General Motors Co. auto workers went on strike at a Canadian plant for the first time in 21 years over jobs lost to Mexico, with the union’s president calling the situation “the poster child for what’s wrong with NAFTA.”
The strike, which started late on Sept. 17, will cut production of the Chevrolet Equinox, a key sport utility vehicle that the automaker just redesigned for the first time in seven years.
Unifor, which represents about 6,500 GM workers in Canada, said it wanted the automaker to give the plant another vehicle to build in place of the GMC Terrain, which was moved to Mexico earlier this year, costing the plant in Ingersoll, Ontario, 600 jobs. The union has been battling to stop a wave of auto jobs and investment moving to cheaper locations south of the border.
The union said it was urging GM to designate the Ingersoll plant, which has more than 3,000 employees, the lead producer of the Chevrolet Equinox, its top-selling SUV model. The Equinox is produced in both Canada and Mexico.
“If you can’t keep your jobs when you have the best plant in the world, then you’ve got a problem,” said Jerry Dias, president of Unifor.
The plant has won several quality awards from J.D. Power and is recognized as one of the most productive plants in the world, the union said. “This is really now about us saying, ‘Enough, you just gave us a solid blow with the Terrain and we’re not absorbing another one.”’
Jobs Lost
Dias has emerged as the face of labor during renegotiations of the North American Free Trade Agreement, pushing for higher working standards in both the U.S. and Mexico.

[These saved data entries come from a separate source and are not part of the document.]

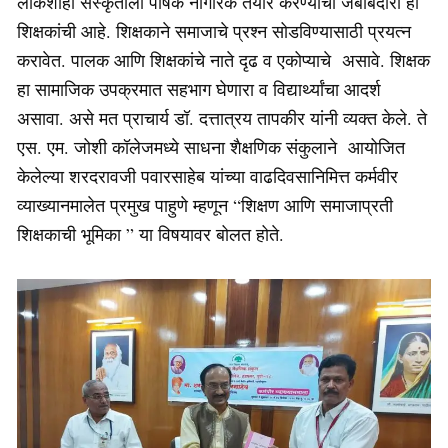
लोकशाही संस्कृतीला पोषक नागरिक तयार करण्याची जबाबदारी ही
शिक्षकांची आहे. शिक्षकाने समाजाचे प्रश्न सोडविण्यासाठी प्रयत्न
करावेत. पालक आणि शिक्षकांचे नाते दृढ व एकोप्याचे असावे. शिक्षक
हा सामाजिक उपक्रमात सहभाग घेणारा व विद्यार्थ्यांचा आदर्श
असावा. असे मत प्राचार्य डॉ. दत्तात्रय तापकीर यांनी व्यक्त केले. ते
एस. एम. जोशी कॉलेजमध्ये साधना शैक्षणिक संकुलाने आयोजित
केलेल्या शरदरावजी पवारसाहेब यांच्या वाढदिवसानिमित्त कर्मवीर
व्याख्यानमालेत प्रमुख पाहुणे म्हणून “शिक्षण आणि समाजाप्रती
शिक्षकाची भूमिका ” या विषयावर बोलत होते.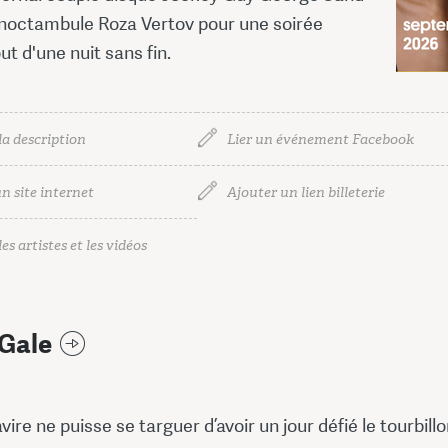
e noctambule Roza Vertov pour une soirée
ut d'une nuit sans fin.
la description
Lier un événement Facebook
n site internet
Ajouter un lien billeterie
es artistes et les vidéos
 Gale
vire ne puisse se targuer d’avoir un jour défié le tourbill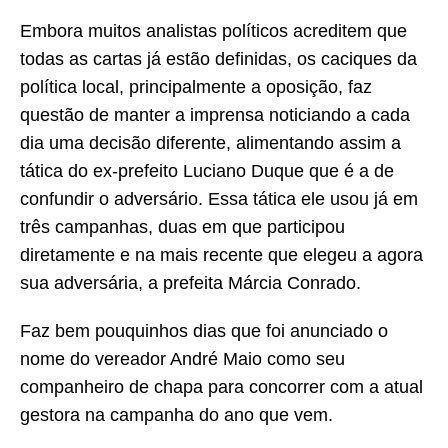
Embora muitos analistas políticos acreditem que
todas as cartas já estão definidas, os caciques da
política local, principalmente a oposição, faz
questão de manter a imprensa noticiando a cada
dia uma decisão diferente, alimentando assim a
tática do ex-prefeito Luciano Duque que é a de
confundir o adversário. Essa tática ele usou já em
três campanhas, duas em que participou
diretamente e na mais recente que elegeu a agora
sua adversária, a prefeita Márcia Conrado.
Faz bem pouquinhos dias que foi anunciado o
nome do vereador André Maio como seu
companheiro de chapa para concorrer com a atual
gestora na campanha do ano que vem.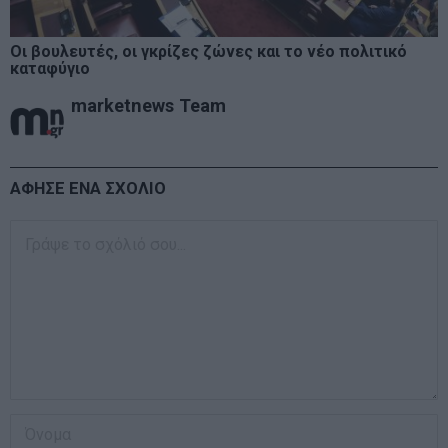
Οι βουλευτές, οι γκρίζες ζώνες και το νέο πολιτικό
καταφύγιο
marketnews Team
ΑΦΗΣΕ ΕΝΑ ΣΧΟΛΙΟ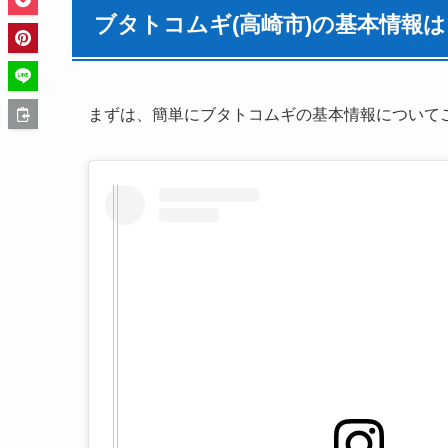
ブタトコムギ(高崎市)の基本情報は
まずは、簡単にブタトコムギの基本情報について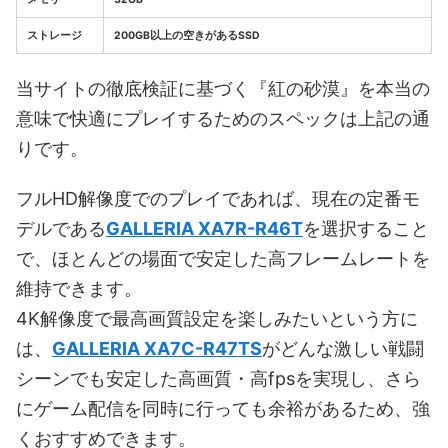
ストレージ
200GB以上の空きがあるSSD
当サイトの徹底検証に基づく『紅の砂漠』を本当の
意味で快適にプレイするためのスペックは上記の通
りです。
フルHD解像度でのプレイであれば、現在の定番モ
デルである
GALLERIA XA7R-R46T
を選択すること
で、ほとんどの場面で安定した高フレームレートを
維持できます。
4K解像度で最高画質設定を楽しみたいという方に
は、
GALLERIA XA7C-R47TS
がどんな激しい戦闘
シーンでも安定した高画質・高fpsを実現し、さら
にゲーム配信を同時に行っても余裕があるため、強
くおすすめできます。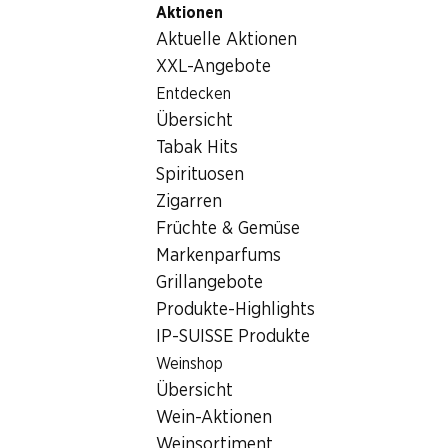
Aktionen
Table Of Content
Home
Getränke
Bier
Zum Hauptinhalt springen
Zum Inhaltsverzeichnis springen
Zum Hauptmenü springen
Aktuelle Aktionen
Bier
XXL-Angebote
Wochenend-Knaller
Entdecken
Bier
Übersicht
06.08.–09.08.2026
Tabak Hits
Spirituosen
Zigarren
Früchte & Gemüse
Markenparfums
40%
Grillangebote
31.50
statt 52.80
Produkte-Highlights
Birra Moretti
IP-SUISSE Produkte
24 x 50 cl
Weinshop
Übersicht
Wein-Aktionen
Weinsortiment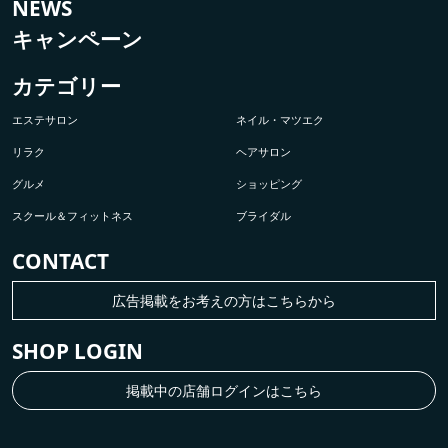
NEWS
キャンペーン
カテゴリー
エステサロン
ネイル・マツエク
リラク
ヘアサロン
グルメ
ショッピング
スクール＆フィットネス
ブライダル
CONTACT
広告掲載をお考えの方はこちらから
SHOP LOGIN
掲載中の店舗ログインはこちら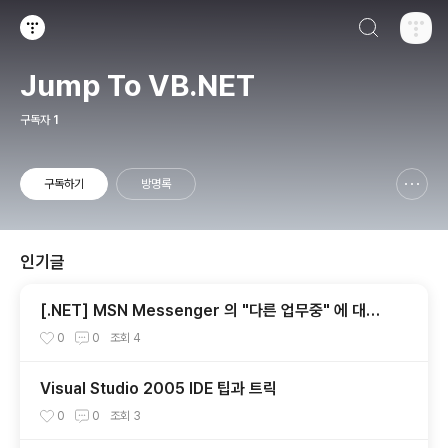
검색하기
티스토리
Jump To VB.NET
구독자
1
구독하기
방명록
신고하기 레이어
열기
인기글
[.NET] MSN Messenger 의 "다른 업무중" 에 대한
고찰...
0
0
조회
4
Visual Studio 2005 IDE 팁과 트릭
0
0
조회
3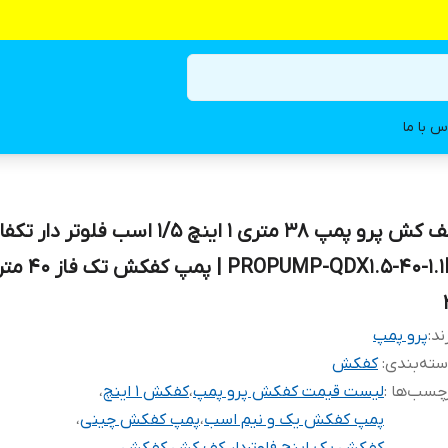
س با ما
کف کش پرو پمپ 38 متری 1 اینچ 1/5 اسب فلوتر 
UMP-QDX1.5-40-1.1F
ند:
پرو پمپ
ته‌بندی
:
کفکش
چسب‌ها :
لیست قیمت کفکش پرو پمپ
،
کفکش 1 اینچ
،
پمپ کفکش یک و نیم اسب
،
پمپ کفکش چینی
،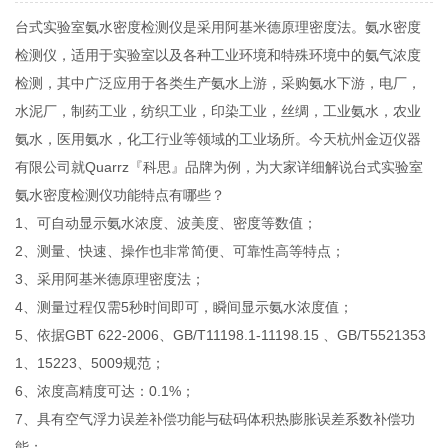
台式实验室氨水密度检测仪是采用阿基米德原理密度法。氨水密度
检测仪，适用于实验室以及各种工业环境和特殊环境中的氨气浓度
检测，其中广泛应用于各类生产氨水上游，采购氨水下游，电厂，
水泥厂，制药工业，纺织工业，印染工业，丝绸，工业氨水，农业
氨水，医用氨水，化工行业等领域的工业场所。今天杭州金迈仪器
有限公司就Quarrz『科思』品牌为例，为大家详细解说台式实验室
氨水密度检测仪功能特点有哪些？
1、可自动显示氨水浓度、波美度、密度等数值；
2、测量、快速、操作也非常简便、可靠性高等特点；
3、采用阿基米德原理密度法；
4、测量过程仅需5秒时间即可，瞬间显示氨水浓度值；
5、依据GBT 622-2006、GB/T11198.1-11198.15 、GB/T5521353
1、15223、5009规范；
6、浓度高精度可达：0.1%；
7、具有空气浮力误差补偿功能与砝码体积热膨胀误差系数补偿功
能；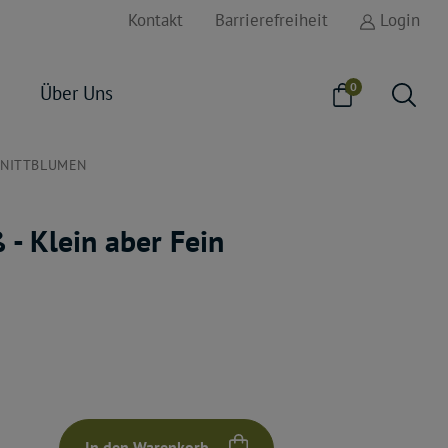
Kontakt
Barrierefreiheit
Login
0
Über Uns
HNITTBLUMEN
- Klein aber Fein
In den Warenkorb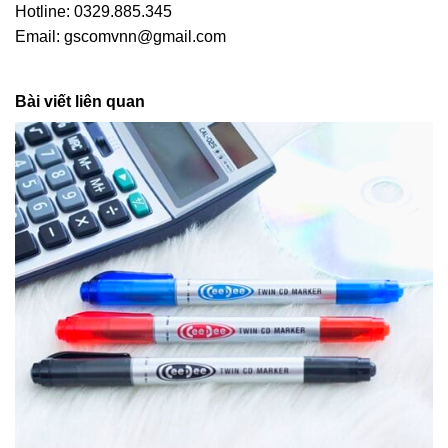
Hotline: 0329.885.345
Email: gscomvnn@gmail.com
Bài viết liên quan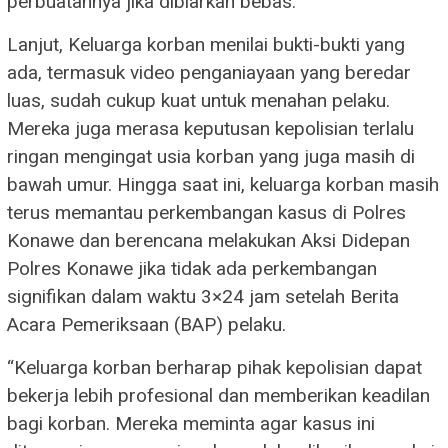
perbuatannya jika dibiarkan bebas.
Lanjut, Keluarga korban menilai bukti-bukti yang
ada, termasuk video penganiayaan yang beredar
luas, sudah cukup kuat untuk menahan pelaku.
Mereka juga merasa keputusan kepolisian terlalu
ringan mengingat usia korban yang juga masih di
bawah umur. Hingga saat ini, keluarga korban masih
terus memantau perkembangan kasus di Polres
Konawe dan berencana melakukan Aksi Didepan
Polres Konawe jika tidak ada perkembangan
signifikan dalam waktu 3×24 jam setelah Berita
Acara Pemeriksaan (BAP) pelaku.
“Keluarga korban berharap pihak kepolisian dapat
bekerja lebih profesional dan memberikan keadilan
bagi korban. Mereka meminta agar kasus ini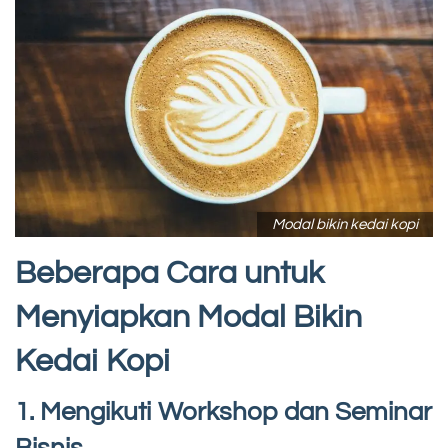
Modal bikin kedai kopi
Beberapa Cara untuk
Menyiapkan Modal Bikin
Kedai Kopi
1. Mengikuti Workshop dan Seminar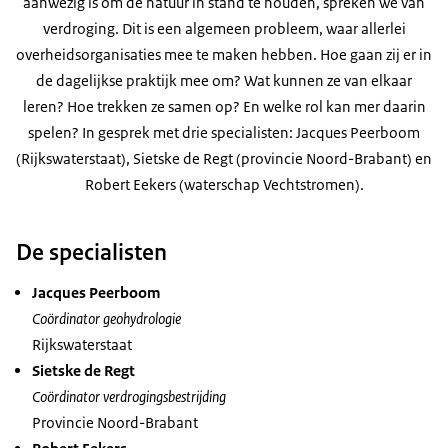
aanwezig is om de natuur in stand te houden, spreken we van
verdroging. Dit is een algemeen probleem, waar allerlei
overheidsorganisaties mee te maken hebben. Hoe gaan zij er in
de dagelijkse praktijk mee om? Wat kunnen ze van elkaar
leren? Hoe trekken ze samen op? En welke rol kan mer daarin
spelen? In gesprek met drie specialisten: Jacques Peerboom
(Rijkswaterstaat), Sietske de Regt (provincie Noord-Brabant) en
Robert Eekers (waterschap Vechtstromen).
De specialisten
Jacques Peerboom
Coördinator geohydrologie
Rijkswaterstaat
Sietske de Regt
Coördinator verdrogingsbestrijding
Provincie Noord-Brabant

Under NAFTA, Mexico’s light vehicle production more than tripled, from 1.1 million units in 1994 to about 3.5 million units in 2016, according to a report by the Federal Reserve Bank of Chicago. Canada, meanwhile, lost more than 53,000 automotive jobs from 2001 to 2014, according to a study by the Automotive Policy Research Centre.
The Ingersoll factory was excluded from the labor agreements that Unifor struck with U.S. auto companies last year that secured more investment in Canada. GM agreed to invest C$554 million in its other Canadian operations, which include an assembly plant, an engine factory and a parts-distribution facility.
GM encouraged Unifor to resume negotiations for an agreement in a statement on its website. The company has two plants in Mexico making small SUVs including the Equinox, weakening the union’s bargaining position.
This is the first strike at a Canadian assembly plant since 1996 when Unifor’s forerunner, the Canadian Auto Workers, held a three-week walkout at GM.
U.S. sales of the Equinox jumped 17% this year through August, according to researcher Autodata Corp. The model is GM’s second-best seller, behind only the Chevrolet Silverado pickup.